Clean your project and build it anew (make sure you use release configuration). Rerun your benchmark.
There is slight chance the difference you see is caused by the compiler (SM1.x and SM2.x are slightly different). If this is true indeed, we would appreciate if you could send us your CUDA code for inspection.
Alternatively, you could compile for SM2.0 from command line:
nvcc -O3 -gencode arch=compute_20,code=compute_20 -gencode arch=compute_20,code=sm_20 “…/filename.cu”
(Make sure path to your source file is proper). “-O3” switch is for tweaking optimization level.
Eclipse IDE does not incur any additional code when application is ran outside of the debugger (Ctrl+F11).

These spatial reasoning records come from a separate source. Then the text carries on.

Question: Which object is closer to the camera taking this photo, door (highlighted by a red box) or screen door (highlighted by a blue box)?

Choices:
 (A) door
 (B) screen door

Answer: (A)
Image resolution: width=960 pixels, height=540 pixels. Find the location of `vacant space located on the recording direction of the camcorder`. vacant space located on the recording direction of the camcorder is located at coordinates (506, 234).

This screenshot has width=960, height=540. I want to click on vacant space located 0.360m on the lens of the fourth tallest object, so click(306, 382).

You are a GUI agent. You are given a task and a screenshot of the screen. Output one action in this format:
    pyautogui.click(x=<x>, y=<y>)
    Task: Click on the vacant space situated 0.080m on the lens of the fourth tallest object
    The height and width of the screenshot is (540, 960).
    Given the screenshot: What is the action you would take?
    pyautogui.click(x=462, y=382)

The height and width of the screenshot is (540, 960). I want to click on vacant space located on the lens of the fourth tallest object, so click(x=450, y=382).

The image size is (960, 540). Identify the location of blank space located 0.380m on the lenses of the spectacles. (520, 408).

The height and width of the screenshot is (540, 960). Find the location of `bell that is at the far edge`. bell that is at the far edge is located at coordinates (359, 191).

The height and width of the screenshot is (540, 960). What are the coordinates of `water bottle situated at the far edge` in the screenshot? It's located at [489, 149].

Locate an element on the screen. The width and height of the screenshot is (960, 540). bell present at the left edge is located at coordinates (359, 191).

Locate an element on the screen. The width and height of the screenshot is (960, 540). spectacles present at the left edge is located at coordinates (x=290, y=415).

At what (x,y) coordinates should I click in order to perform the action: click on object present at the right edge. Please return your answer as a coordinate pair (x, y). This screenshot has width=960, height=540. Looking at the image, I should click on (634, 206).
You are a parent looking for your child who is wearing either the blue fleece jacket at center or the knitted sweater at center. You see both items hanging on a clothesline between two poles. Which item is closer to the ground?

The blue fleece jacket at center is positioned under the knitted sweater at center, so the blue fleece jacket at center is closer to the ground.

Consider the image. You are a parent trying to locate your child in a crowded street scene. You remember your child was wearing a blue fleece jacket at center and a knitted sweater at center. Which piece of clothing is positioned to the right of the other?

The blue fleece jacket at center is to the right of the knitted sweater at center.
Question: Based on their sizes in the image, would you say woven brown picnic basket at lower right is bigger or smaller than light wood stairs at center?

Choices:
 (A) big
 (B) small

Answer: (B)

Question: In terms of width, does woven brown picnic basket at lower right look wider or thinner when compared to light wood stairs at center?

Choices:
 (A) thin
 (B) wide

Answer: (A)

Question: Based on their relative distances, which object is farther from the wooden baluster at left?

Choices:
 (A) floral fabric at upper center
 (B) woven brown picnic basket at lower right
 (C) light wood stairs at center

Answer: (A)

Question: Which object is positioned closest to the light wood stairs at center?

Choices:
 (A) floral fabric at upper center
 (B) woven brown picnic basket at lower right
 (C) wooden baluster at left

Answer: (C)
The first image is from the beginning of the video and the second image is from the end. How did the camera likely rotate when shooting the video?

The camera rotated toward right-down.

Can you try command-line profiler (nvprof ) to confirm your environment is properly configured?
The code I’m working with is actually a translation of some CUDA Fortran from Nvidia to CUDA C. I’ve copied the way in which they measure the execution time, which is simply to use cudaEventRecord() around a loop that calls a kernel a bunch of times and averages the results.
I went the route of changing the project properties and the benchmarks match now, thank you! It seems odd that SM2.0 would run slower than SM1.0.
You mean run the profiler in terminal where I ran the code originally before using eclipse? If so, see below
$ nvprof ./a.out
======== NVPROF is profiling a.out…
======== Command: a.out
(Output from my code)
======== Profiling result:
No kernels were profiled.
Seems odd. I’m new to profiling code, so thanks for bearing with me.
There are many possible explanations for this. Some examples. Different compilers are being used for sm_1x vs sm_2x/sm_3x, Open64 for sm_1x, NVVM (an LLVM-based compiler) for sm_2x and sm_3x. If this is single-precision code: sm_1x always uses flush-to-zero and approximate division, reciprocal, square root operations, while sm_2x/sm_3x by default provide denormal support and IEEE-rounded division, reciprocal, square root. These are slower. You can approximate sm_1x behavior by specifying -ftz=true -prec-sqrt=false -prec-div=false. If on a 64-bit platform: some optimizations on pointers that were valid for sm_1x since it was known that no sm_1x GPU has more than 4GB of memory are no longer applicable with sm_2x and higher that support GPUs with more than 4GB memory, leading to higher instruction count and increased register pressure.
In the nvcc.profile
TOP = $(HERE)/…
LD_LIBRARY_PATH += (TOP)/lib:(TOP)/extools/lib:
PATH += (TOP)/open64/bin:(TOP)/nvvm:$(HERE):
INCLUDES += “-I$(TOP)/include” “-I$(TOP)/include/cudart” $(SPACE)
LIBRARIES =+ (_SPACE_) "-L(TOP)/lib$(TARGET_SIZE)" -lcudart
… I changed the phrase in INCLUDES line “-I$(TOP)/include/cudart” to “-I$(TOP)/include/crt”, to conform with the directory structure of CUDA 5.
Can you try creating as new project in Nsight using the “CUDA Runtime Project” template (use File->New>CUDA C/C++ Project). Try building and profiling that.
One possibility is explained in the “Profiler User’s Guide” which will be released soon (but is not in the preview release):
To reduce profiling overhead, the profiling tools collect and
record profile information into internal buffers. These buffers are then flushed asynchronously to disk with low priority to avoid perturbing application behavior. To avoid losing profile information that has not yet been flushed, the application being profiled should call either cudaDeviceReset() before exiting. Doing so forces all buffer profile information to be flushed.
With the preview release I would also add cudaDeviceSynchronize() before the cudaDeviceReset() call.